Not much had changed when Newhouse visited on a mission trip in May 2011. Despite millions of dollars of aid that flowed in following the earthquake, the country remains crippled by illness and poverty.
Yet the children smile. In a country where the median age of the population is just over 20 years old, many have no parents, no older siblings or relatives. Yet they love, needing only the simple joy of human contact.
"They'd see you and they'd just want some affection. They'd want to see you smile," Newhouse said, his eyes softening. "They'd want you to pick 'em up and show them some attention. Day to day for them it's 'What am I going to eat? Can I get clean? Maybe, but most likely not. Can I keep from getting yellow fever or something?' Then seeing people come through whether they're white, black or indifferent and having that tactile, that physical presence, it brings a lot of joy for them definitely."
"A piece of my heart"
Following the Green Bay Packers 2010 Super Bowl championship season, the owners of the National Football League locked out their players in a contentious labor dispute. Like so many of his teammates, Newhouse took the time away from the game to reconnect with family and friends – but he wanted to give back as well.
A former roommate at Texas Christian University suggested he come along on a mission trip to Haiti. He gladly accepted, looking not only to serve his faith but to take himself out of his comfort zone.
He arrived in Port-au- Prince and was overwhelmed by a crush of chaos leaving the airport. Cars, motorcycles and buses pushed through the choked streets, honking at one another, cyclists and pedestrians. The physical aftermath of the earthquake remained, piles of garbage and rubble a pock on the capital city.
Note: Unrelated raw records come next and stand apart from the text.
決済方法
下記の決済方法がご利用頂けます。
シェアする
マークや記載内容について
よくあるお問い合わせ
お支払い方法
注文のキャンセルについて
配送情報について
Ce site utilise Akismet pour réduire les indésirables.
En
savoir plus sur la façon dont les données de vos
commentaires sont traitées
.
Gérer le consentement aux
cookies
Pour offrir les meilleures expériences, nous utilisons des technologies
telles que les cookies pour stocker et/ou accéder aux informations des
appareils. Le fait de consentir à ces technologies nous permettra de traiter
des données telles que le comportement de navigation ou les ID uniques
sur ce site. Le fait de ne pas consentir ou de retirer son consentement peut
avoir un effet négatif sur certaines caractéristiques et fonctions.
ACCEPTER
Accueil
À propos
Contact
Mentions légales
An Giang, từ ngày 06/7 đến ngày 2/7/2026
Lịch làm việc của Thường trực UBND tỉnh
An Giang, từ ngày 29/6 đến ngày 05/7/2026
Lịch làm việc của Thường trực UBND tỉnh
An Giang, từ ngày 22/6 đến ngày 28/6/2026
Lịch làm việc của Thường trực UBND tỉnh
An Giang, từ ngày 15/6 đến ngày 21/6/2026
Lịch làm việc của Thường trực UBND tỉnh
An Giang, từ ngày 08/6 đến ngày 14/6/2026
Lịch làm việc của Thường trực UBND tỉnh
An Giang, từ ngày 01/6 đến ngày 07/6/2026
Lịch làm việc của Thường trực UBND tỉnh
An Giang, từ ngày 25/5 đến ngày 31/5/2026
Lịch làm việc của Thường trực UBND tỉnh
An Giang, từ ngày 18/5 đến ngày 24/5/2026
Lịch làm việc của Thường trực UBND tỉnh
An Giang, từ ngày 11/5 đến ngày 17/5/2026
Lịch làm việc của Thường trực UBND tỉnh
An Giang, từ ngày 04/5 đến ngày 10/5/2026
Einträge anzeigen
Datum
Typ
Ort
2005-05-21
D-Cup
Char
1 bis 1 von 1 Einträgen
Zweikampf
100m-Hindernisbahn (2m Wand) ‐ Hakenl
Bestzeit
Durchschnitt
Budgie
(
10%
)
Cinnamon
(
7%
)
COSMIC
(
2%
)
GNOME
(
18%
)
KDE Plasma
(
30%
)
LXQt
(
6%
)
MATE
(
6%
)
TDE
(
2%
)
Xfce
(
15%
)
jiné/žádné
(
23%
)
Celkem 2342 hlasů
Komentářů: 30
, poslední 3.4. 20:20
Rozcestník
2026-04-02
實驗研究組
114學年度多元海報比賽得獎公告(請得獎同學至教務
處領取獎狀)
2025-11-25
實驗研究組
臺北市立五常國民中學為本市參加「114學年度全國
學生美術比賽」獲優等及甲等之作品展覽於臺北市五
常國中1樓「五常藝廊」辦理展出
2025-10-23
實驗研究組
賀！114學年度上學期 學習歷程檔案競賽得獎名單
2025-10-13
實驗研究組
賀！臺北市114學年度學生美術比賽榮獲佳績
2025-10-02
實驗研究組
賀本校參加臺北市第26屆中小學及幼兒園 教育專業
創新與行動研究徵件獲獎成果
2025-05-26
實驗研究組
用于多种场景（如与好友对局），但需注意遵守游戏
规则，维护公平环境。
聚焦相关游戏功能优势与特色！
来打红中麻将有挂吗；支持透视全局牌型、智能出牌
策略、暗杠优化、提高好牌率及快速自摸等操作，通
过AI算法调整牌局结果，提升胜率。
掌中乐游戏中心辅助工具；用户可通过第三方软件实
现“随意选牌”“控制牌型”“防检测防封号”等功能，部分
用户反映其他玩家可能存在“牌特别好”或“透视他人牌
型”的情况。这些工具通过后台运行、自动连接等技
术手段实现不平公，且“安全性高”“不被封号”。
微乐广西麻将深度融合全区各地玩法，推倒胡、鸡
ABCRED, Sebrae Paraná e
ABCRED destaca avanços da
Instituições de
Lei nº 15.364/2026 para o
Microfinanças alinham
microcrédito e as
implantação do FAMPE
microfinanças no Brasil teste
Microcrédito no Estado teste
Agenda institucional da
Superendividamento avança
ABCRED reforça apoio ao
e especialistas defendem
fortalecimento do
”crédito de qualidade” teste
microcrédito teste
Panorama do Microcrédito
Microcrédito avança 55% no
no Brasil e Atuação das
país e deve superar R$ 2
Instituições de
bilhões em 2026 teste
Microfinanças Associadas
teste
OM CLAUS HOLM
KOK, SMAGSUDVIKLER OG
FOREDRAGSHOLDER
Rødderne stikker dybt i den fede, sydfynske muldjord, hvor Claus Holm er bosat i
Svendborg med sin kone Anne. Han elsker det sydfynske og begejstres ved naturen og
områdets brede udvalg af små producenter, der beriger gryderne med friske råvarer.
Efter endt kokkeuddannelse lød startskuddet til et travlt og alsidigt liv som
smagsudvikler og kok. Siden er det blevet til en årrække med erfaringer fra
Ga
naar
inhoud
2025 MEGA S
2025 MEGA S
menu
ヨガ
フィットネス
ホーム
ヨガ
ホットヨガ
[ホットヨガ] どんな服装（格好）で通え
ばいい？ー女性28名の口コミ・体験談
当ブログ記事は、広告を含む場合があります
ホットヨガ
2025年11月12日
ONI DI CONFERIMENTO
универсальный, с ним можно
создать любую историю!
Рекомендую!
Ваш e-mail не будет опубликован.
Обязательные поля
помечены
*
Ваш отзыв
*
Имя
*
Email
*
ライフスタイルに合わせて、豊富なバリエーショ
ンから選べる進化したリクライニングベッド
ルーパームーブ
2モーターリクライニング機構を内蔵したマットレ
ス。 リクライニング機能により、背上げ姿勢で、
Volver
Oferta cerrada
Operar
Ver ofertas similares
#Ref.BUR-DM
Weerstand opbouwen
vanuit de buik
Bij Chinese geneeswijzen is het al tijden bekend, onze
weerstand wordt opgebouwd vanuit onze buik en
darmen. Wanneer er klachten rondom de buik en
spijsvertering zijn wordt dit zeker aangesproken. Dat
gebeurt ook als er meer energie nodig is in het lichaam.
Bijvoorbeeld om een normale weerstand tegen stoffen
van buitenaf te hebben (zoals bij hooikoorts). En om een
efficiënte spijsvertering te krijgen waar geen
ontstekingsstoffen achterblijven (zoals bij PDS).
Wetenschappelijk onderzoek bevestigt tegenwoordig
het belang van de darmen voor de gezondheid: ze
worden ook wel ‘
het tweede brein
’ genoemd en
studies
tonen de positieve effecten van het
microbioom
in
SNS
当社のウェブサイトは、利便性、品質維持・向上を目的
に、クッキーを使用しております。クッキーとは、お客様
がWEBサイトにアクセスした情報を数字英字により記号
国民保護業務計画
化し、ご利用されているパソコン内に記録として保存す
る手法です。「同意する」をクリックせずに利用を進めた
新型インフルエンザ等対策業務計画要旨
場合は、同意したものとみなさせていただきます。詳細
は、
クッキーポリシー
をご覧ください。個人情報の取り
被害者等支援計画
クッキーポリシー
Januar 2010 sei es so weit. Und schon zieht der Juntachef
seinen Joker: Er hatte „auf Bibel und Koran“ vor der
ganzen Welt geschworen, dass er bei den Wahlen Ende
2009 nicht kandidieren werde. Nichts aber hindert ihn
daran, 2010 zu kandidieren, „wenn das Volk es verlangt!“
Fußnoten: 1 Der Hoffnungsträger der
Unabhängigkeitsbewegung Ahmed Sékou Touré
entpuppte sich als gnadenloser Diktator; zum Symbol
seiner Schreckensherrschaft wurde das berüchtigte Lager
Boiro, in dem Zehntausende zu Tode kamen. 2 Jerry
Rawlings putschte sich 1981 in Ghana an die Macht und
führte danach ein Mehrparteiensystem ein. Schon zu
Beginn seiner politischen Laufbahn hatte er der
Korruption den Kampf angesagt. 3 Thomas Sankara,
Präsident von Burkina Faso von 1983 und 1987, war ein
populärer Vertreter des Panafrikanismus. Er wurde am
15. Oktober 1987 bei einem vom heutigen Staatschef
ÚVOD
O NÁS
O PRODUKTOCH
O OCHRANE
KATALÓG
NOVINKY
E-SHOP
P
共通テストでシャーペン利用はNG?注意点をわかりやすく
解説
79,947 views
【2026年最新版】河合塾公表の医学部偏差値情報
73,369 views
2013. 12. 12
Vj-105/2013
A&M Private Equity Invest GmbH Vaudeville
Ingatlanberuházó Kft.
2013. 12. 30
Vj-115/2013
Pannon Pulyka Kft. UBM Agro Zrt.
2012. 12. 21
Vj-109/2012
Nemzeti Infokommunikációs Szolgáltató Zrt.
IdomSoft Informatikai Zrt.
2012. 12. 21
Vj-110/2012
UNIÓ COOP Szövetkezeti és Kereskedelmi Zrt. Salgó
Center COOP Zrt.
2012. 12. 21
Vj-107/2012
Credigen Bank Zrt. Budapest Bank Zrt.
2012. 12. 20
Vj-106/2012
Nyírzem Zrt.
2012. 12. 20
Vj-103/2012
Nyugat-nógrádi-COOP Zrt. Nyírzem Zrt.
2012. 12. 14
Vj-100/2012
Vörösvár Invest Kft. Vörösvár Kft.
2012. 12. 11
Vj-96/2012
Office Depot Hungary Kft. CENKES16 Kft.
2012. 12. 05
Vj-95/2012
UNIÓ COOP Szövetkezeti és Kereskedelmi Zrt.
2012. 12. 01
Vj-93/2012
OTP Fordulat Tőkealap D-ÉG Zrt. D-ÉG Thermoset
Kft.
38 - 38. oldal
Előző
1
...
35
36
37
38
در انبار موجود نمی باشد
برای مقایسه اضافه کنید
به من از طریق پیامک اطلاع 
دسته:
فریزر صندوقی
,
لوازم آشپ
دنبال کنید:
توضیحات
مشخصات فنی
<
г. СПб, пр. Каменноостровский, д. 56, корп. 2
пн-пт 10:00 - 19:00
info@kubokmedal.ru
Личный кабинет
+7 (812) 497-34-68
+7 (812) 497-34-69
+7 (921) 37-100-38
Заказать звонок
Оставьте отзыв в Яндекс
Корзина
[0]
People rushed the visitors, some curious, some selling wares. Newhouse was prepped for this, but reality outdistanced anything he could've read, watched or heard.
"There's still people on the street with no jobs, there's just trash lining the street," he said. "There are people who were selling goods but there's no one to buy those goods. There's no one who has money to buy those goods. We saw that the entire way. Then of course you get to the tent cities, miles and miles and endless, endless tent cities. You're like..."
He stopped talking, and his eyes shot to the ceiling. Looking for the words, Newhouse could only sigh. After a brief pause, he continued.
"Even our homeless in America, it seems like they are living a somewhat lavish lifestyle because they're getting homeless shelter. It's just like wow, these people live in this day to day."
Such abject poverty, such proximity to death, could break your heart and your spirit. Yet the people of this country who are so routinely beaten back by natural disasters and an inept government don't allow for it.
Those who visit aren't broken by the experience, because the Haitians aren't.
Newhouse went to Titanyen with a Mission of Hope group to provide a spiritual and physical uplift, yet the children and a visit to church services showed him that the Haitian people, who have experienced so much pain, had already found it.
Slacks, collared shirts, ties and dresses - whatever the Sunday best could be - were broken out. Worship, often conducted in Creole, is jubilant, masses punctuated with song and dance. And the smiles. They never seem to dampen. Joy was always present.
"I was listening to it and it was all in Creole and I wasn't exactly sure what they were saying but there was a vibrancy and absolute excitement about everyone in this place," Newhouse said. "I was like man, we've got it all wrong over here. I feel we've got it all wrong. For us it's like oh, I've got to get up and go and for them it's like I get to go and worship."
Like so many others who have traveled there, Newhouse wants to return. His professional demands will push back his next trip a bit, but he has developed a permanent connection with the tiny island in the Caribbean.
"You feel like you left a piece of your heart there," he said. "It's something that definitely draws you back. There's a couple kids I correspond with still just occasionally. It's definitely a place that's dear to me now."